SUPPLIED RECORDS Block Start
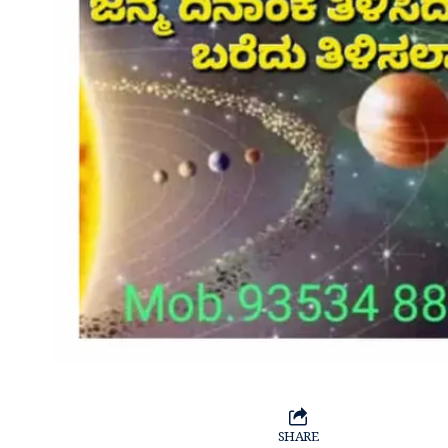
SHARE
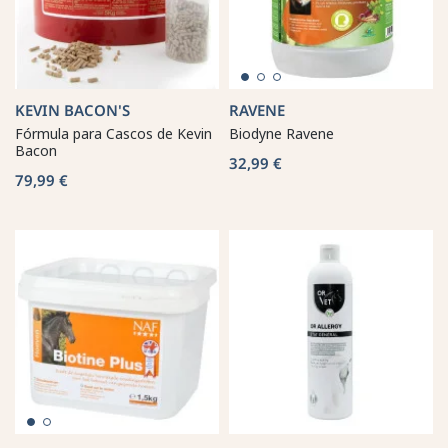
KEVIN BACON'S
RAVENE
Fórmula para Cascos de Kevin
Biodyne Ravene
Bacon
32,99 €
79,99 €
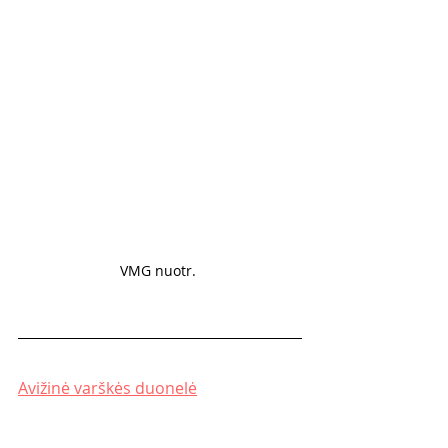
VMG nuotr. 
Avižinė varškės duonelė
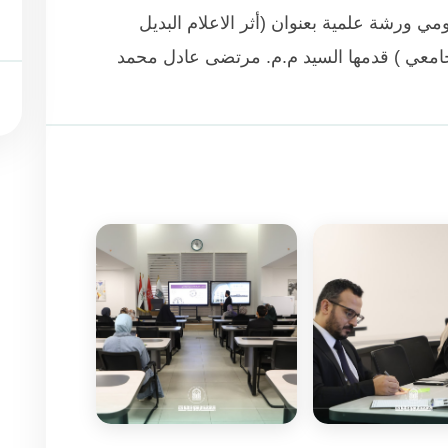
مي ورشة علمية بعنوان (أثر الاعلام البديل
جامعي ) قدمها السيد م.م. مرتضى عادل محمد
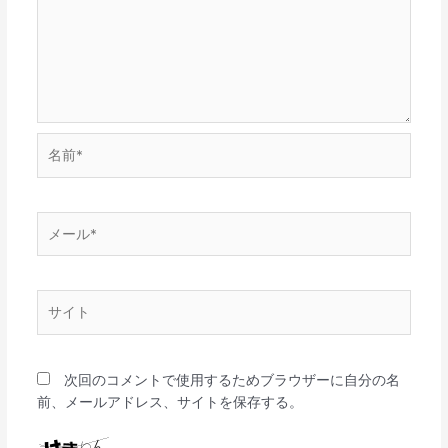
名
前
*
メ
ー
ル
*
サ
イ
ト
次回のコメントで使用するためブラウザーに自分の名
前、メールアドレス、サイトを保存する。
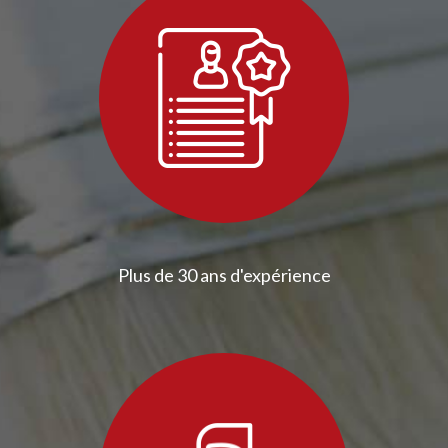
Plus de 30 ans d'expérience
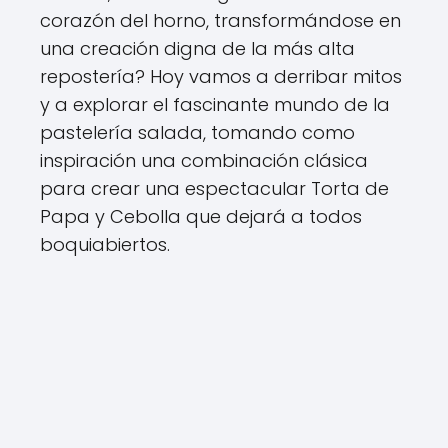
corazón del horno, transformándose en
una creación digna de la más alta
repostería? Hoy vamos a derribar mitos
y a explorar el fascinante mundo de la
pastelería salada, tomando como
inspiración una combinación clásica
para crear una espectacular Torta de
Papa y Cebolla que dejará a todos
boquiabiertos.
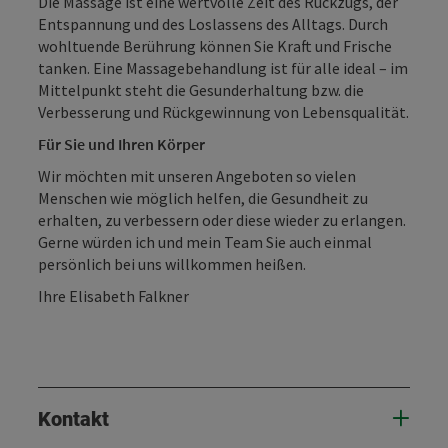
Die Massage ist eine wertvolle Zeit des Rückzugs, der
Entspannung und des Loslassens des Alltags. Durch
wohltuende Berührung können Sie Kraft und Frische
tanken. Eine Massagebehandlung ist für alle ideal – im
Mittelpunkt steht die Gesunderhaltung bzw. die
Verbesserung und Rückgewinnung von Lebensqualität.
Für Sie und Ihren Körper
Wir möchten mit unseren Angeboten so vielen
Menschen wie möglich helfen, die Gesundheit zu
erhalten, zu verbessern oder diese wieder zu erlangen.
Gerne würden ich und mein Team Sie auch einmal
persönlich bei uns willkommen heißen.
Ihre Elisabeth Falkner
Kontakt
SUPPLIED RECORDS Block End
SUPPLIED RECORDS Block Start
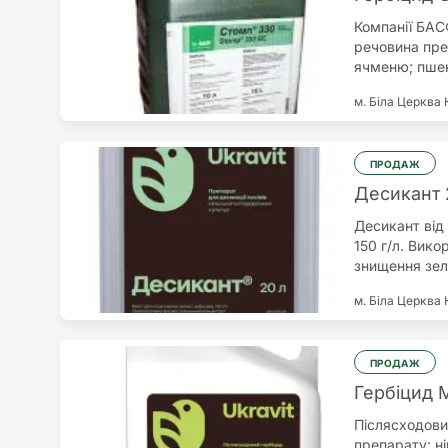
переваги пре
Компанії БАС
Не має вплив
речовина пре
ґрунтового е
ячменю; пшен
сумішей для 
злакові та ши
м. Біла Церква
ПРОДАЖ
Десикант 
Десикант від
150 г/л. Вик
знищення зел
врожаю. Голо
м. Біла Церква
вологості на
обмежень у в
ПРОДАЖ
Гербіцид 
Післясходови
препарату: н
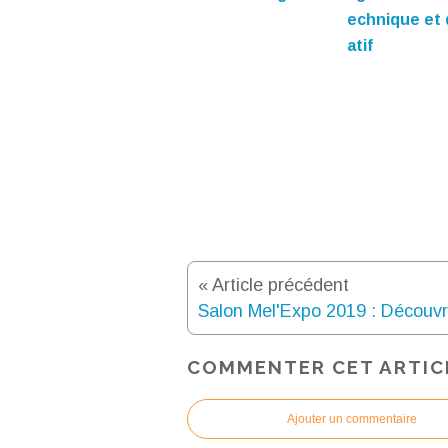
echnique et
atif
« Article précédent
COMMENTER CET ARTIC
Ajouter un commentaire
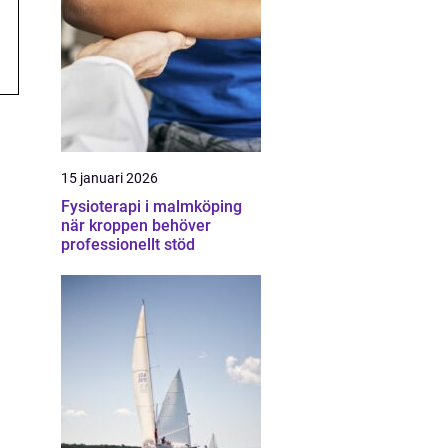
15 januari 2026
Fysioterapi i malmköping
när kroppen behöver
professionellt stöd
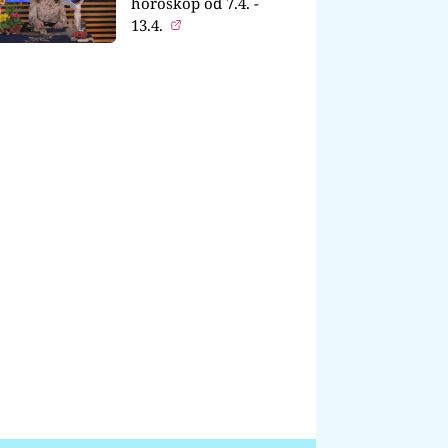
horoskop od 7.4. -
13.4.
SUPPLIED RECORDS Block End
YOUR TASK: Only one stretch of the data above is needed. Restate it word for word, from the line containing "tanken. Eine Massagebehandlung" through the line containing "Menschen wie möglich", both ends included.

SOLUTION BELOW:
tanken. Eine Massagebehandlung ist für alle ideal – im
Mittelpunkt steht die Gesunderhaltung bzw. die
Verbesserung und Rückgewinnung von Lebensqualität.
Für Sie und Ihren Körper
Wir möchten mit unseren Angeboten so vielen
Menschen wie möglich helfen, die Gesundheit zu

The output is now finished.